O ano era 1974 e o mês era abril. Nos primeiros dias desse mês Portugal estava em um período conturbado, à beira do fim do regime totalitário que já durava 40 anos. Faltavam poucos dias para a Páscoa e o período da Quaresma preparava os fiéis para essa celebração.
O mineiro Padre José Fernandes de Oliveira, mais conhecido como Padre Zezinho estava em uma conferência na Universidade de Coimbra. O sacerdote que é especialista em comunicação estava absorto nos temas de ponta que eram tratados dentro da universidade e também apreensivo pelos dias que não sabia que eram o prelúdio da Revolução dos Cravos.
Nesse contexto, uma criança de 9 anos aparece diante do religioso com um papel e um lápis na mão. Pediu ajuda do pai para se encontrar com um sacerdote que pudesse ajuda-la no dever de casa. A tarefa, de fato, não era simples. A menina deveria descrever quem era Jesus.
Padre Zezinho conversou com a menina, se desligou do seu mundo intelectual e falou coisas sobre o universo afetivo que a menina deveria conhecer melhor. Explicando com simplicidade, ele disse à menina que para saber quem era Jesus ela deveria amar como Jesus amou, pensar como Jesus pensou, sorrir como Jesus sorria e dormir em paz como Jesus.
Como quem sabia que ali tinha poesia, a menina pediu para o padre repetir tudo que ela queria escrever para apresentar na escola. Padre Zezinho também fez seu dever de casa, depois, e musicou as palavras que lhe vieram de forma tão espontânea. Logo essa música foi apresentada na Paróquia de Arroios, em Lisboa, e os fiéis a cantaram para compensar os dias de tensão daquele revolucionário abril de 1974.
Aliás, a música foi marcante nesse momento marcante. A Revolução dos Cravos foi marcada por essa flor que os manifestantes colocavam nos fuzis dos soldados e também pela canção Grândola que em seus versos evoca a fraternidade.
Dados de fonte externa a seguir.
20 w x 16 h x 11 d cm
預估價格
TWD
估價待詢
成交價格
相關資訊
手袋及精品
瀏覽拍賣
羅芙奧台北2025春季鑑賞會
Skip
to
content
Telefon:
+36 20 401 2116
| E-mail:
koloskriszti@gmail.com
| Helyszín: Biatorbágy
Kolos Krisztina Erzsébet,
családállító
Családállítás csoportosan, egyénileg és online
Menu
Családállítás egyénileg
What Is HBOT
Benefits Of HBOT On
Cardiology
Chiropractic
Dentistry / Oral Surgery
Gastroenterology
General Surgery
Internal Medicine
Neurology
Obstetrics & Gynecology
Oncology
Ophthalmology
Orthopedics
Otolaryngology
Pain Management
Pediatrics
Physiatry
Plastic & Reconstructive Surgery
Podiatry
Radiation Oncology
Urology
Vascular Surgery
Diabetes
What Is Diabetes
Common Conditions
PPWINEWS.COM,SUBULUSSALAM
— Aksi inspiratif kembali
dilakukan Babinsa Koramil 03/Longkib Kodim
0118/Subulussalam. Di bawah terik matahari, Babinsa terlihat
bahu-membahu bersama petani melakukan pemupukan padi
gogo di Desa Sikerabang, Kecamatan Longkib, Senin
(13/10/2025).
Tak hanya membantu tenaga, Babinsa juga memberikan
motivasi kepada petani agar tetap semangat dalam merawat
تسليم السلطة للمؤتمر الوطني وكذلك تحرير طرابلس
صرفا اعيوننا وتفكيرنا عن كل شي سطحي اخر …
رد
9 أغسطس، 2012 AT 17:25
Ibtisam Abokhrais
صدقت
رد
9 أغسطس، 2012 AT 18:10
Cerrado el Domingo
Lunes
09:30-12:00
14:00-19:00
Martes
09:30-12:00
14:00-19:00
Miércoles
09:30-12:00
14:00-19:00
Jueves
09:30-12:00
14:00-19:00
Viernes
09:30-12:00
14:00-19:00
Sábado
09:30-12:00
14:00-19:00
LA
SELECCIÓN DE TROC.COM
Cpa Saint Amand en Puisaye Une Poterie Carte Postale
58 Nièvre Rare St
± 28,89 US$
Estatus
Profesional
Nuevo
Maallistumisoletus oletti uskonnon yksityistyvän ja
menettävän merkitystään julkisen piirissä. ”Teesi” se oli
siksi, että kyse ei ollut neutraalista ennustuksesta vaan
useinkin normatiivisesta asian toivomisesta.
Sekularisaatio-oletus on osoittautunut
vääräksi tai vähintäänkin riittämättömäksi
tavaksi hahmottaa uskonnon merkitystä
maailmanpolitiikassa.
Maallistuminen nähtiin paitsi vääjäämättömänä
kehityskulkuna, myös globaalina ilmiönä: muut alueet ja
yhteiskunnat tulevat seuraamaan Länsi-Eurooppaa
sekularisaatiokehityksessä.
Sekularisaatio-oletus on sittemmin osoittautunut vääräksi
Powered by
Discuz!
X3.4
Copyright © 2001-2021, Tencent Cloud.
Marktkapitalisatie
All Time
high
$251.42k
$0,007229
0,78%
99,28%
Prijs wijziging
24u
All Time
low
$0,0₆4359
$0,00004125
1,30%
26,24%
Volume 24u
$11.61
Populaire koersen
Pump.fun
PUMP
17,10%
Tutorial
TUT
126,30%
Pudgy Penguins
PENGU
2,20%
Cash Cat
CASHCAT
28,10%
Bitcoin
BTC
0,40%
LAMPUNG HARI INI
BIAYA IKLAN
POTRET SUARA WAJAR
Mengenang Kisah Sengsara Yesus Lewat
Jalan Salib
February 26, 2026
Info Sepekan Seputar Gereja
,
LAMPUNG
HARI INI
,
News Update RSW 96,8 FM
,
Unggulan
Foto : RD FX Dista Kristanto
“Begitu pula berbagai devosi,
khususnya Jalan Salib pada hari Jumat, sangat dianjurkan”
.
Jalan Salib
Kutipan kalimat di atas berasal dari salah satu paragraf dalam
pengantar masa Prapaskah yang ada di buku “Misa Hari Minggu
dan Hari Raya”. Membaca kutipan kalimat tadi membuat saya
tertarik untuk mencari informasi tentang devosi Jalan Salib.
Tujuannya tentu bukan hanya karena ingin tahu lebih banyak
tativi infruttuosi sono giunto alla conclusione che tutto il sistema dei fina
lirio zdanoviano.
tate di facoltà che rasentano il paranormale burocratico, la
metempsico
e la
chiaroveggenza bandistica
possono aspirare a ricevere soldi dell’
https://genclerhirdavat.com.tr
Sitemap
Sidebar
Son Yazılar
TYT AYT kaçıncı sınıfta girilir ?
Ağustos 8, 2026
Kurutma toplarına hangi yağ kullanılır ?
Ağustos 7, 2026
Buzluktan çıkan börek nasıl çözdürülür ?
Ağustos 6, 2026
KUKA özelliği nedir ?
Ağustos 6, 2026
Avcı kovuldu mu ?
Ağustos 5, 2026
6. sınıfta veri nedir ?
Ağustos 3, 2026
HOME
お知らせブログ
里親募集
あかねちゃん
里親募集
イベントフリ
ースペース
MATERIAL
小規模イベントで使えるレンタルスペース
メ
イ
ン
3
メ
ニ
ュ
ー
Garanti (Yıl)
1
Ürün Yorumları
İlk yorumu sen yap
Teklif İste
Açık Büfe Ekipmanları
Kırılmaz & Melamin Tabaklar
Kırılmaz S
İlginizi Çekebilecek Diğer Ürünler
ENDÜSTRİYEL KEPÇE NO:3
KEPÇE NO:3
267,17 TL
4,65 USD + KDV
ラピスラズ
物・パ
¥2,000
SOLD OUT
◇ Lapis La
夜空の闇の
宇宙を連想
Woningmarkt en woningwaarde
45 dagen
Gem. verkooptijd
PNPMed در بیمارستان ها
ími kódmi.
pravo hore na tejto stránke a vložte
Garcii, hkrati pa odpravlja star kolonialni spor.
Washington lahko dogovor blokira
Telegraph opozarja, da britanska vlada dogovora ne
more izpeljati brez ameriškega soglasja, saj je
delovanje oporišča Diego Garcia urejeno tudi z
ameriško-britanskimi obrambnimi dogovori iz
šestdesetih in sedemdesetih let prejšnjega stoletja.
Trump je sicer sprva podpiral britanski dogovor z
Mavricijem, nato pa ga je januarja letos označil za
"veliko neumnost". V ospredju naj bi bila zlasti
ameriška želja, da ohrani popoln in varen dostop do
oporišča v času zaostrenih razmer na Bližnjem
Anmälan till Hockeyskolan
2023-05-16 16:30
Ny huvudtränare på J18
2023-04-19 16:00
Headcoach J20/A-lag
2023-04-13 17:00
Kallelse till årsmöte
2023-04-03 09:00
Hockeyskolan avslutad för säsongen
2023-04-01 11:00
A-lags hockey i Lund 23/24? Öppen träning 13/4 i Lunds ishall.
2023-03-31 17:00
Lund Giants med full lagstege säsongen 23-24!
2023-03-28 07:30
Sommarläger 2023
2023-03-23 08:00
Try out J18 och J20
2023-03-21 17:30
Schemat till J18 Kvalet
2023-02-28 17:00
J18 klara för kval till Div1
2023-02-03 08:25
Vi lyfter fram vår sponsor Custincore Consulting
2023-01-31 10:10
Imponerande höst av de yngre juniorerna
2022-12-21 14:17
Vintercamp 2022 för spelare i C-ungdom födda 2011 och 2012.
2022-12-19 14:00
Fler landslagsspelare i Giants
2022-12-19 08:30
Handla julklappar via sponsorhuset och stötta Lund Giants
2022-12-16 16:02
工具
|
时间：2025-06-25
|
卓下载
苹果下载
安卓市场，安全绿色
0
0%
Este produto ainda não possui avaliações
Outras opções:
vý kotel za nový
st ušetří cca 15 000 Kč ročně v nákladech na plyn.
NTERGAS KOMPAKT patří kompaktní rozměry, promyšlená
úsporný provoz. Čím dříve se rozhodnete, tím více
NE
Essa canção tocou na Rádio Renascença, emissora católica portuguesa, à meia noite de 25 de abril indicando o sinal verde para a revolução que instaurou a democracia e terminou as guerras coloniais.
Padre Zezinho lançou no mesmo ano essa música no Brasil em um LP intitulado “Histórias que eu conto e canto”. Ao longo de cinco décadas essa canção é repetida nas igrejas como uma visão lúdica sobre o ser cristão. Na Carta aos Filipenses, Paulo exorta os fiéis a ter “os mesmos sentimentos de Jesus” (2,11). Padre Zezinho, nesse sentido, fala sobre ter as mesmas atitudes que Jesus e, assim, encontrar a resposta para a profunda questão sobre a felicidade.
Uma música adequada para crianças e que encanta adultos. Em 2011 o Padre Marcelo Rossi gravou essa música e o Padre Alessandro Campos, em 2015; Joana também gravou essa música em um CD todo com canções de Padre Zezinho, em 2011; Fernanda Takai gravou uma versão com linguagem musical infantil com a participação de Padre Fábio de Melo; na novela “Cúmplices de um Resgate”, veiculada no SBT em 2016, o personagem Padre Lutero contou essa música. Uma música com uma história que perpassa os anos compondo a história de muitas pessoas. Essa dimensão transcendente da música é reveladora da mensagem divina que a arte transmite. Uma mensagem para além de seu tempo, para além da folha de papel da menina, que cabe muito bem para os questionamentos atuais sobre a felicidade.